HOUSEHOLDS in Warwick district are recycling less.
Despite headlines on the amount of litter in the world’s oceans, parks and streets, the district has seen a fall in the amount being put into recycling and compost bins.
Fifty-five per cent of total waste was recycled or composted in 2014, but by last year the figure had dropped to 53 per cent.
Three years ago households in the district recycled an average of 820kg each, but that figure was down 20kg in 2017.
Green Party spokesman Coun Ian Davison believes Warwick District Council should be setting targets to reduce the amount of rubbish being sent to landfill.
He told the Observer: “Recycling rates generally have been drifting down for some years for several reasons. This includes councils doing less education work as they have faced cuts, meaning progress has slowed.
“The income that councils or their contractors get for recycling is going down so there are less financial incentives to recycle.
“When they look at what goes into grey waste half of it is still recyclable. Most of that is food waste so the council and contractor could be putting efforts into changing this. However, in the current contract neither the council nor the contractor is properly responsible for this so it has stalled recycling progress.
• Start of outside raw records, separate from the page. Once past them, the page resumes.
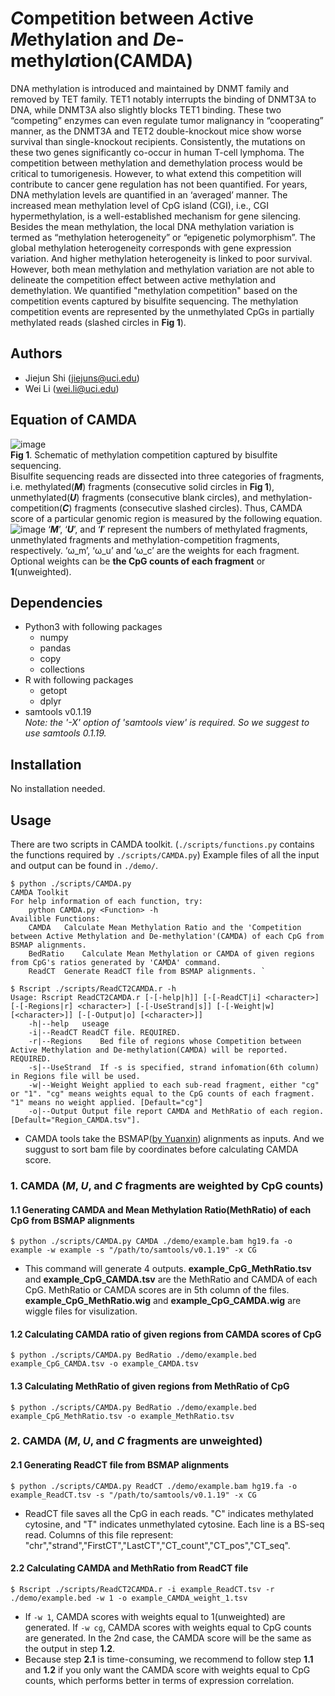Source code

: # *C*ompetition between *A*ctive *M*ethylation and *D*e-methyl*a*tion(CAMDA)
DNA methylation is introduced and maintained by DNMT family and removed by TET family. TET1 notably interrupts the binding of DNMT3A to DNA, while DNMT3A also slightly blocks TET1 binding. These two “competing” enzymes can even regulate tumor malignancy in “cooperating” manner, as the DNMT3A and TET2 double-knockout mice show worse survival than single-knockout recipients. Consistently, the mutations on these two genes significantly co-occur in human T-cell lymphoma. The competition between methylation and demethylation process would be critical to tumorigenesis. However, to what extend this competition will contribute to cancer gene regulation has not been quantified.
For years, DNA methylation levels are quantified in an ‘averaged’ manner. The increased mean methylation level of CpG island (CGI), i.e., CGI hypermethylation, is a well-established mechanism for gene silencing. Besides the mean methylation, the local DNA methylation variation is termed as “methylation heterogeneity” or “epigenetic polymorphism”. The global methylation heterogeneity corresponds with gene expression variation. And higher methylation heterogeneity is linked to poor survival. However, both mean methylation and methylation variation are not able to delineate the competition effect between active methylation and demethylation.
We quantified "methylation competition" based on the competition events captured by bisulfite sequencing. The methylation competition events are represented by the unmethylated CpGs in partially methylated reads (slashed circles in **Fig 1**).
## Authors
- Jiejun Shi (jiejuns@uci.edu)
- Wei Li (wei.li@uci.edu)
## Equation of CAMDA
![image](https://github.com/JiejunShi/methylation_interruption/blob/master/images/CAMDA_schematic.png)  
**Fig 1**. Schematic of methylation competition captured by bisulfite sequencing.  
Bisulfite sequencing reads are dissected into three categories of fragments, i.e. methylated(***M***) fragments (consecutive solid circles in **Fig 1**), unmethylated(***U***) fragments (consecutive blank circles), and methylation-competition(***C***) fragments (consecutive slashed circles). Thus, CAMDA score of a particular genomic region is measured by the following equation.  
![image](https://github.com/JiejunShi/methylation_interruption/blob/master/images/CAMDA_Equation.png)
‘***M***’, ‘***U***’, and ‘***I***’ represent the numbers of methylated fragments, unmethylated fragments and methylation-competition fragments, respectively. ‘ω_m’, ‘ω_u’ and ‘ω_c’ are the weights for each fragment. Optional weights can be **the CpG counts of each fragment** or **1**(unweighted).
## Dependencies
- Python3 with following packages
  - numpy
  - pandas
  - copy
  - collections
- R with following packages
  - getopt
  - dplyr
- samtools v0.1.19  
*Note: the '-X' option of 'samtools view' is required. So we suggest to use samtools 0.1.19.*
## Installation
No installation needed.
## Usage
There are two scripts in CAMDA toolkit. (`./scripts/functions.py` contains the functions required by `./scripts/CAMDA.py`) Example files of all the input and output can be found in `./demo/`.

	$ python ./scripts/CAMDA.py
 	CAMDA Toolkit
 	For help information of each function, try:
		python CAMDA.py <Function> -h
	Availible Functions:
		CAMDA	Calculate Mean Methylation Ratio and the 'Competition between Active Methylation and De-methylation'(CAMDA) of each CpG from BSMAP alignments.
		BedRatio	Calculate Mean Methylation or CAMDA of given regions from CpG's ratios generated by 'CAMDA' command.
		ReadCT	Generate ReadCT file from BSMAP alignments. `  

	$ Rscript ./scripts/ReadCT2CAMDA.r -h
	Usage: Rscript ReadCT2CAMDA.r [-[-help|h]] [-[-ReadCT|i] <character>] [-[-Regions|r] <character>] [-[-UseStrand|s]] [-[-Weight|w] [<character>]] [-[-Output|o] [<character>]]
		-h|--help	useage
		-i|--ReadCT	ReadCT file. REQUIRED.
		-r|--Regions	Bed file of regions whose Competition between Active Methylation and De-methylation(CAMDA) will be reported. REQUIRED.
		-s|--UseStrand	If -s is specified, strand infomation(6th column) in Regions file will be used.
		-w|--Weight	Weight applied to each sub-read fragment, either "cg" or "1". "cg" means weights equal to the CpG counts of each fragment. "1" means no weight applied. [Default="cg"]
		-o|--Output	Output file report CAMDA and MethRatio of each region. [Default="Region_CAMDA.tsv"].

  - CAMDA tools take the BSMAP([by Yuanxin](https://sites.google.com/a/brown.edu/bioinformatics-in-biomed/bsmap-for-methylation)) alignments as inputs. And we suggust to sort bam file by coordinates before calculating CAMDA score.

### 1. CAMDA (***M***, ***U***, and ***C*** fragments are weighted by CpG counts)
#### 1.1 Generating CAMDA and Mean Methylation Ratio(MethRatio) of each CpG from BSMAP alignments

	$ python ./scripts/CAMDA.py CAMDA ./demo/example.bam hg19.fa -o example -w example -s "/path/to/samtools/v0.1.19" -x CG

  - This command will generate 4 outputs. **example_CpG_MethRatio.tsv** and **example_CpG_CAMDA.tsv** are the MethRatio and CAMDA of each CpG. MethRatio or CAMDA scores are in 5th column of the files. **example_CpG_MethRatio.wig** and **example_CpG_CAMDA.wig** are wiggle files for visulization. 

#### 1.2 Calculating CAMDA ratio of given regions from CAMDA scores of CpG

	$ python ./scripts/CAMDA.py BedRatio ./demo/example.bed example_CpG_CAMDA.tsv -o example_CAMDA.tsv

#### 1.3 Calculating MethRatio of given regions from MethRatio of CpG

	$ python ./scripts/CAMDA.py BedRatio ./demo/example.bed example_CpG_MethRatio.tsv -o example_MethRatio.tsv

### 2. CAMDA (***M***, ***U***, and ***C*** fragments are unweighted)
#### 2.1 Generating ReadCT file from BSMAP alignments

	$ python ./scripts/CAMDA.py ReadCT ./demo/example.bam hg19.fa -o example_ReadCT.tsv -s "/path/to/samtools/v0.1.19" -x CG

  - ReadCT file saves all the CpG in each reads. "C" indicates methylated cytosine, and "T" indicates unmethylated cytosine. Each line is a BS-seq read. Columns of this file represent: "chr","strand","FirstCT","LastCT","CT_count","CT_pos","CT_seq".

#### 2.2 Calculating CAMDA and MethRatio from ReadCT file

	$ Rscript ./scripts/ReadCT2CAMDA.r -i example_ReadCT.tsv -r ./demo/example.bed -w 1 -o example_CAMDA_weight_1.tsv
	
  - If `-w 1`, CAMDA scores with weights equal to 1(unweighted) are generated. If `-w cg`, CAMDA scores with weights equal to CpG counts are generated. In the 2nd case, the CAMDA score will be the same as the output in step **1.2**. 
  - Because step **2.1** is time-consuming, we recommend to follow step **1.1** and **1.2** if you only want the CAMDA score with weights equal to CpG counts, which performs better in terms of expression correlation.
“I’ll be urging the council to set targets to reduce the amount of grey waste. This should involve working with residents to reduce the amount of food and recyclable materials that are thrown into the grey bin.”
But the council said at the start of this year the amount of waste being composted was on the up.
A council spokeswoman said: “The rate of recycling is affected by a number of external factors such as campaigns, the economy, packaging, consumer trends and changing technology.”